There’s nothing in this New York City photo that identifies a specific era. I shot this in 2009, but it could have just as easily been from 1949.
I first noticed how the low midday sun on this November day cast long shadows from the fire escape across the yellowish bricks on the building front. Framing the shot to concentrate on the lines and shadows would create an interesting image, but one that would confuse the viewer’s eye because it lacked a true focal point. That’s why I widened the composition a bit to include the pizza sign.
Every time I look at this photo my eye is immediately drawn to the pizza sign before exploring the other elements of the image. That’s the focal point.

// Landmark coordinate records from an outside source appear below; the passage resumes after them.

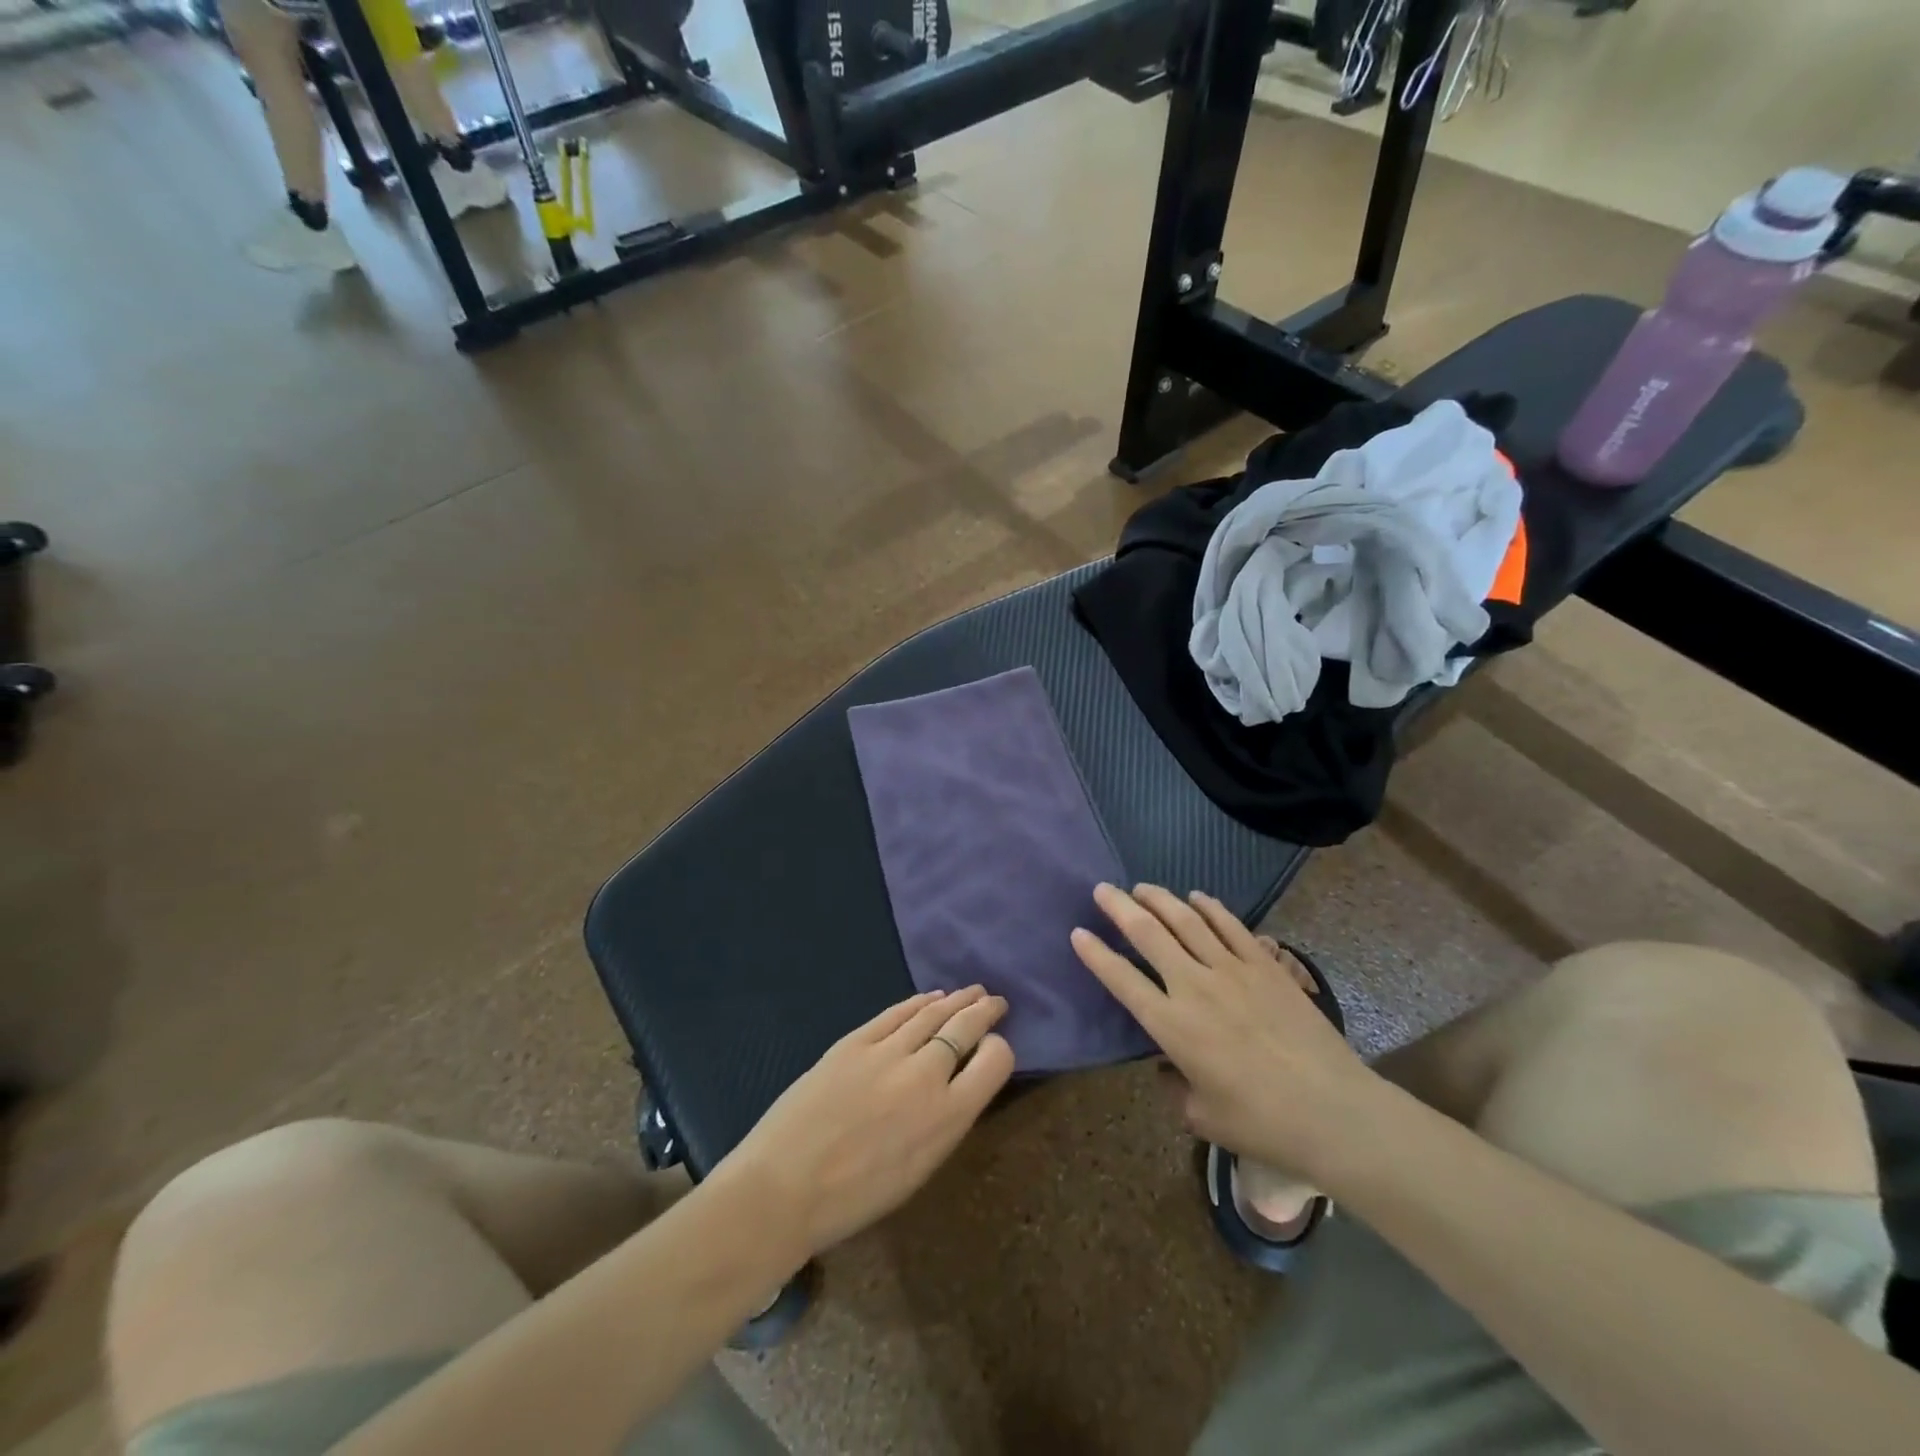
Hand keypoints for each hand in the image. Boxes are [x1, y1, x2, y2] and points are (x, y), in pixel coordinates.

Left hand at [721, 986, 1014, 1261]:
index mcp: (948, 1117)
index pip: (996, 1061)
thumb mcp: (918, 1169)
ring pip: (933, 1013)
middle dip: (985, 1011)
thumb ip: (943, 1121)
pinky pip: (896, 1013)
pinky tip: (930, 997)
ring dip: (957, 1000)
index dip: (999, 1049)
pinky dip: (918, 1002)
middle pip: (966, 1027)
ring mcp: (888, 1052)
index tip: (994, 1047)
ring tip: (971, 992)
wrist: (783, 1189)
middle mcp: (926, 1075)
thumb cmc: (854, 1198)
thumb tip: (954, 1085)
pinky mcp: (855, 1040)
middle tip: (995, 1002)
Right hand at [1071, 883, 1376, 1178]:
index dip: (1095, 954)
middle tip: (1102, 889)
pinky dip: (1211, 907)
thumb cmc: (1262, 1123)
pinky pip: (1231, 926)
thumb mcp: (1202, 1116)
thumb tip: (1166, 1067)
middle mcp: (1194, 987)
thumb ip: (1174, 1087)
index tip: (1078, 932)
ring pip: (1187, 921)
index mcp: (1172, 1026)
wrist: (1334, 1112)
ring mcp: (1232, 970)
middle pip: (1148, 934)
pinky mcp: (1266, 966)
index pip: (1121, 979)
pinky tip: (1197, 897)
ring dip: (1159, 899)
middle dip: (1119, 907)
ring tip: (1141, 887)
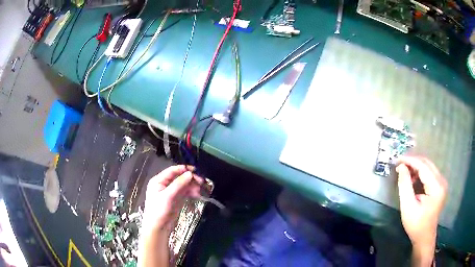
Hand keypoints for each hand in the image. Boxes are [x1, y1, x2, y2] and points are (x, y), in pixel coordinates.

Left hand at [142, 165, 202, 232]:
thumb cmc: (159, 210)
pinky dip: (191, 192)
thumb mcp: (168, 196)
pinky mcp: (176, 199)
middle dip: (190, 179)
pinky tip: (197, 194)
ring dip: (192, 186)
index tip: (195, 170)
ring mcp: (171, 192)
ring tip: (200, 190)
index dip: (184, 169)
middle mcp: (164, 184)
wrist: (158, 227)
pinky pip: (185, 192)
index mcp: (158, 181)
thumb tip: (190, 173)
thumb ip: (179, 184)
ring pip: (184, 185)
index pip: (172, 171)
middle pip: (179, 177)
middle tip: (201, 181)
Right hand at [396, 156, 446, 265]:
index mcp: (436, 187)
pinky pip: (430, 173)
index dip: (410, 160)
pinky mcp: (440, 185)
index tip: (398, 159)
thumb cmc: (416, 225)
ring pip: (428, 166)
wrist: (424, 236)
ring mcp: (442, 182)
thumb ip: (405, 185)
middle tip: (400, 164)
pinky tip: (413, 179)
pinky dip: (420, 172)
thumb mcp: (408, 207)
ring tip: (405, 173)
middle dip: (413, 162)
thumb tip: (401, 167)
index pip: (423, 166)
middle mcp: (441, 181)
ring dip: (416, 167)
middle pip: (427, 163)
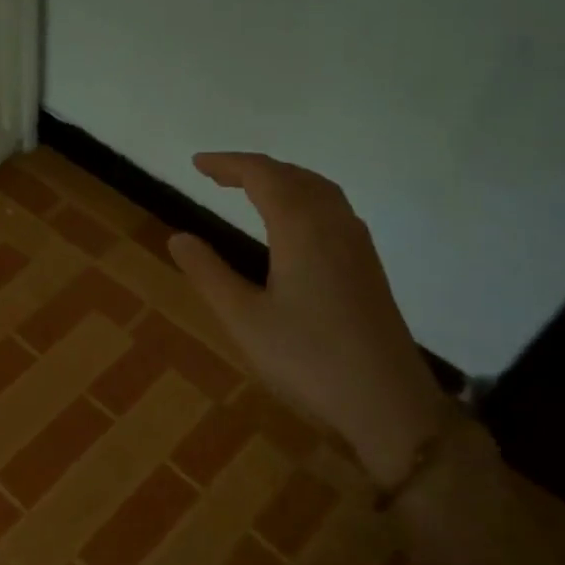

The decisions I made for the shots of this building are the type I make every time I’m out with my camera. First, I’m looking for an interesting subject matter before I raise the camera to my eye. Once I’m looking through the viewfinder I’m concentrating on composition and focal point. In other words, how do I make the photo attention-getting and what do I want the viewer to look at first.
About the photographer
I’m a photo hobbyist who lives in Hilliard, Ohio, a suburb of Columbus. I typically spend several mornings each week in the woods of local parks, photographing birds and other wildlife. I also enjoy shooting sporting events and photographing different cities when I travel around the country.
I began doing photography in the pre-digital, pre-autofocus, pre-Internet 1970s. I had a color darkroom in the basement of our house in our hometown, Ashland, Ky., and on occasion would shoot for the newspaper where I worked first as a sports writer, then as city editor. But I put the camera away in the 1980s after burning out from too many of those "hey can you" photo jobs – “hey can you shoot my son's Little League team," or "hey can you shoot my daughter's wedding." I reached the point where I dreaded picking up the camera.
After taking a vacation from photography for more than 20 years, I was using my daughter’s point-and-shoot digital camera to get some photos of her first college tennis match in fall 2004 (she played four years at the University of Akron) and realized how much I missed photography. After doing the “Nikon or Canon” research, I bought a Canon digital SLR , started adding lenses – that’s my Canon 600 f/4L, the lens I use for wildlife and some sports photography, in the photo above – and have been shooting ever since.